7960492678?profile=original

James Warnke, Marion Bentley Wall and Roland James Dack,

founders of Roving Photographers.

Photo contributed

By Mary Thurwachter

    In 1972, an amateur photographer and world traveler from Gulf Stream joined two men whose skills complemented her own to form a company called Roving Photographers and Associates.

    The trio married their love of travel, history and capturing images on film to create travel and history books and training movies for industries, including Reynolds Aluminum, where they photographed the first aluminum boat built in Florida.

    Marion Bentley Wall (of the Bentley automobile fortune) founded Roving Photographers after she returned from an around-the-world cruise where her photographs were displayed. She told a reporter for a newspaper in Owosso, Mich. (where she was born and raised) that so many folks wanted to buy her pictures she decided she might as well go into business selling them. 

    Bentley Wall, who died in 1980 at the age of 71, moved to Florida in 1933. She and her husband, the late Thomas Ferguson Wall, had an oceanfront home near the Gulf Stream Golf Club.

    Roland James Dack and James Warnke were the other “Rovers.” 

    Dack was a professional photographer, pilot and scuba diver. His photos frequently appeared in Life magazine. One of his claims to fame was having shot some of the underwater scenes in Thunderball, a James Bond movie.

7960492869?profile=original    Warnke, a historical researcher who had retired after a 32-year career with Southern Bell Telephone Co., founded the Palm Beach County Archeological Society. He was an author, skin diver and newspaper columnist and wrote scripts for films and books made by Roving Photographers. Like Dack, he also had a pilot’s license.

    Warnke’s son, Tom, of Boynton Beach, remembers going to play at Bentley Wall’s home on A1A when he was a child.

    “It was like a museum,” he said, “with ivory tusks and tribal masks from New Guinea. When she got older, my dad was her personal secretary so he got some of her relics after she died.” 
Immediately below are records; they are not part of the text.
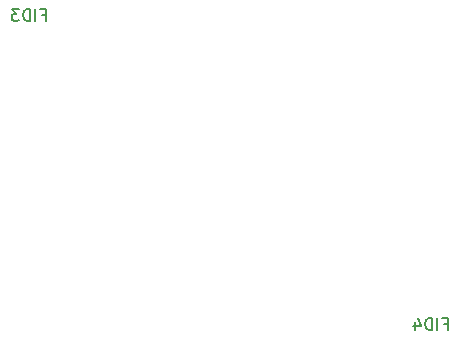
<source format=gbr>
%TF.GenerationSoftware,KiCad,Pcbnew,7.0.11-2.fc39*%
%TF.CreationDate,2024-08-16T08:17:41-07:00*%
%TF.ProjectId,wall_clock_full,77616c6c-5f63-46c6-9f63-6b5f66756c6c,A0*%
%TF.SameCoordinates,PX6d01460PY3072580*%
%TF.FileFunction,Legend,Bot*%
%TF.FilePolarity,Positive*%
%FSLAX46Y46*%
G04 Gerber Fmt 4.6, Leading zero omitted, Abs format (unit mm)*
G04 Created by KiCad (PCBNEW 7.0.11-2.fc39) date 2024-08-16 08:17:41*
%MOMM*%
%LPD*%
G01*
G04 APERTURE LIST*
%ADD10C,0.150000*%
G04 APERTURE END LIST*
D10*
X37139428Y-27299509D02*
X37472761Y-27299509D01*
X37472761Y-27823319D02*
X37472761Y-26823319D01*
X37472761Y-26823319D02*
X36996571Y-26823319D01*
X36615618Y-27823319D02*
X36615618Y-26823319D01*
X36139428Y-27823319D02*
X36139428Y-26823319D01*
X36139428Y-26823319D02*
X35901333Y-26823319D01*
X35901333Y-26823319D02*
X35758476Y-26870938D01*
X35758476Y-26870938D02*
X35663238Y-26966176D01*
X35663238Y-26966176D02*
X35615619Y-27061414D01*
X35615619Y-27061414D02*
X35568000Y-27251890D01*
X35568000Y-27251890D02*
X35568000Y-27394747D01*
X35568000Y-27394747D02*
X35615619Y-27585223D01*
X35615619Y-27585223D02*
X35663238Y-27680461D01*
X35663238Y-27680461D02*
X35758476Y-27775700D01*
X35758476Y-27775700D02*
X35901333Y-27823319D01*
X35901333Y-27823319D02*
X36139428Y-27823319D01*
X34710857Y-27156652D02*
X34710857Y-27823319D01*
X34948952Y-26775700D02*
X35187047Y-27489985D01*
X35187047Y-27489985D02*
X34568000Y-27489985D01*
X3103428Y-1137509D02*
X3436761Y-1137509D01*
X3436761Y-1661319D02*
X3436761Y-661319D01*
X3436761Y-661319D02*
X2960571Y-661319D01*
X2579618Y-1661319D02*
X2579618Y-661319D01*
X2103428Y-1661319D02*
X2103428Y-661319D01*
X2103428Y-661319D02*
X1865333Y-661319D01*
X1865333Y-661319D02*
X1722476Y-708938D01*
X1722476Y-708938D02*
X1627238Y-804176D01*
X1627238Y-804176D02*
X1579619Y-899414D01*
X1579619Y-899414D02*
X1532000Y-1089890D01*
X1532000Y-1089890D02*
X1532000Y-1232747D01*
X1532000Y-1232747D02*
X1579619Y-1423223D01*
X1579619Y-1423223D02*
X1627238Y-1518461D01*
X1627238Y-1518461D02*
X1722476Y-1613700D01*
X1722476Y-1613700D02*
X1865333Y-1661319D01*
X1865333Y-1661319D02*
X2103428Y-1661319D01*
X1198666Y-661319D02*
X579619Y-661319D01*
X579619Y-661319D02*
X912952Y-1042271D01*
X912952Y-1042271D02*
X770095Y-1042271D01*
X770095Y-1042271D02*
X674857Y-1089890D01*
X674857Y-1089890D02*
X627238Y-1137509D01*
X627238Y-1137509D02*
X579619Y-1232747D01*
X579619Y-1232747D02*
X579619Y-1470842D01*
X579619Y-1470842D02*
X627238Y-1566080D01*
X627238Y-1566080D02*
X674857Y-1613700D01*
X674857Y-1613700D02*
X770095Y-1661319D01*
X770095Y-1661319D02*
X1055809Y-1661319D01*
X1055809Y-1661319D02*
X1151047Y-1613700D01*
X1151047Y-1613700D02*
X1198666Y-1566080D01*
M02*

</source>
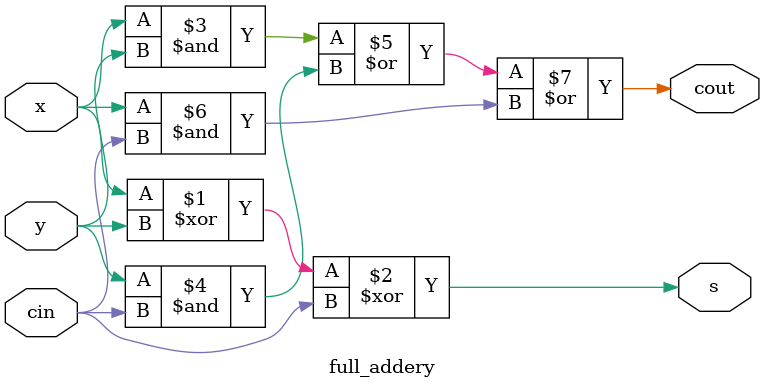
<source format=sv>
module carry_select_adder
(
    input   logic[15:0]     A,
    input   logic[15:0]     B,
    output  logic[15:0]     Sum,
    output  logic           CO
);

    /* TODO
     *
     * Insert code here to implement a CLA adder.
     * Your code should be completly combinational (don't use always_ff or always_latch).
     * Feel free to create sub-modules or other files. */
	  logic C1, cout1, cout2, cout3, cout4;
	  assign C1 = 0;
	  
	  fcarry_lookahead lg1(.x(A[3:0]), .y(B[3:0]), .cin(C1), .s3(Sum[3:0]), .cout(cout1));
	  
	  fcarry_lookahead lg2(.x(A[7:4]), .y(B[7:4]), .cin(cout1), .s3(Sum[7:4]), .cout(cout2));
	  
	  fcarry_lookahead lg3(.x(A[11:8]), .y(B[11:8]), .cin(cout2), .s3(Sum[11:8]), .cout(cout3));
	  
	  fcarry_lookahead lg4(.x(A[15:12]), .y(B[15:12]), .cin(cout3), .s3(Sum[15:12]), .cout(cout4));
	  
     assign CO = cout4;
endmodule


module fcarry_lookahead 
(
	input   logic[3:0] x,
	input   logic[3:0] y,
	input	  logic      cin,
	output  logic[3:0] s3,
	output  logic      cout
);
logic cin0, cin1, f, g, h, i, j, k;
logic [3:0]s1; 
logic [3:0]s2;
logic [1:0]cout1;

always_comb
begin
 cin0 = 0;
 cin1 = 1;
 if(cin == 1'b0) 
 begin
s3[0] = s1[0];
s3[1] = s1[1];
s3[2] = s1[2];
s3[3] = s1[3];
cout = cout1[0]; end
else begin
s3[0] = s2[0];
s3[1] = s2[1];
s3[2] = s2[2];
s3[3] = s2[3];
cout = cout1[1];
end
end

full_addery LG1 (.x(x[0]), .y(y[0]), .cin(1'b0), .s(s1[0]), .cout(f));
full_addery LG2 (.x(x[1]), .y(y[1]), .cin(f), .s(s1[1]), .cout(g));
full_addery LG3 (.x(x[2]), .y(y[2]), .cin(g), .s(s1[2]), .cout(h));
full_addery LG4 (.x(x[3]), .y(y[3]), .cin(h), .s(s1[3]), .cout(cout1[0]));

full_addery LG5 (.x(x[0]), .y(y[0]), .cin(1'b1), .s(s2[0]), .cout(i));
full_addery LG6 (.x(x[1]), .y(y[1]), .cin(i), .s(s2[1]), .cout(j));
full_addery LG7 (.x(x[2]), .y(y[2]), .cin(j), .s(s2[2]), .cout(k));
full_addery LG8 (.x(x[3]), .y(y[3]), .cin(k), .s(s2[3]), .cout(cout1[1]));


endmodule




module full_addery(
input x,
input y,
input cin, 
output logic s,
output logic cout);

	assign s=x^y^cin;
	assign cout=(x&y)|(y&cin)|(x&cin);
	
endmodule
</source>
    Among the books produced by The Roving Photographers were Balustrades and Gingerbread, Key West’s Handcrafted Homes and Side Roads of Florida.

    “They made money with these books,” Tom Warnke said.

    Tom Warnke recalls a time Bentley Wall worried that a shipment of books would not arrive in Europe by the due date.

    “So she boarded the Concorde to England and took the books herself,” he said.

    While all three of the Roving Photographers have died, their work comes to life again with the re-release of a 1976 documentary, The History of Boynton Beach, Florida. A digital transfer, funded by donations in honor of the late former mayor and fourth-generation Boynton Beach resident Harvey Oyer Jr., means the old 16 mm film is currently available on DVD.

    The History of Boynton Beach, Florida was written by James Warnke.

    “My father could see Boynton was changing so quickly,” Tom Warnke said. “There were 1,000 people a day moving to Florida then. Boynton was growing by leaps and bounds. I-95 had just opened here. ... He (dad) thought it was a good time to make a time capsule as to the way it was at that time and also provide context from early habitation through the present.”

    The Roving Photo-graphers, known to use Hasselblad cameras, boarded Bentley Wall’s private plane to shoot aerial images of Boynton Beach for the documentary and also shot street-level scenes from open convertibles.

    James Warnke persuaded Lowell Thomas from the syndicated TV show Lowell Thomas Remembers to narrate the original film, which cost $10,000 to produce in 1976. Half of the money came from donations, while the city of Boynton Beach paid the remainder.

    “Until the 25-minute film was digitally transferred, viewers could only see it on a poorly made VHS copy,” said Ginger Pedersen, vice president of the Boynton Beach Historical Society.

    Florida Legacy Productions of Margate supervised the digital transfer and produced a new introduction for the documentary by Oyer’s son, Harvey Oyer III of West Palm Beach. New images of the city were added, too.

    As a bonus feature, Tom Warnke talks about the Roving Photographers and his father’s role in the company. 

    Ron Hurtibise, owner of Florida Legacy Productions, said the History of Boynton Beach, Florida DVD he edited is a great example of how today’s technology has made it easier and more affordable to share stories through on-camera interviews and architectural images.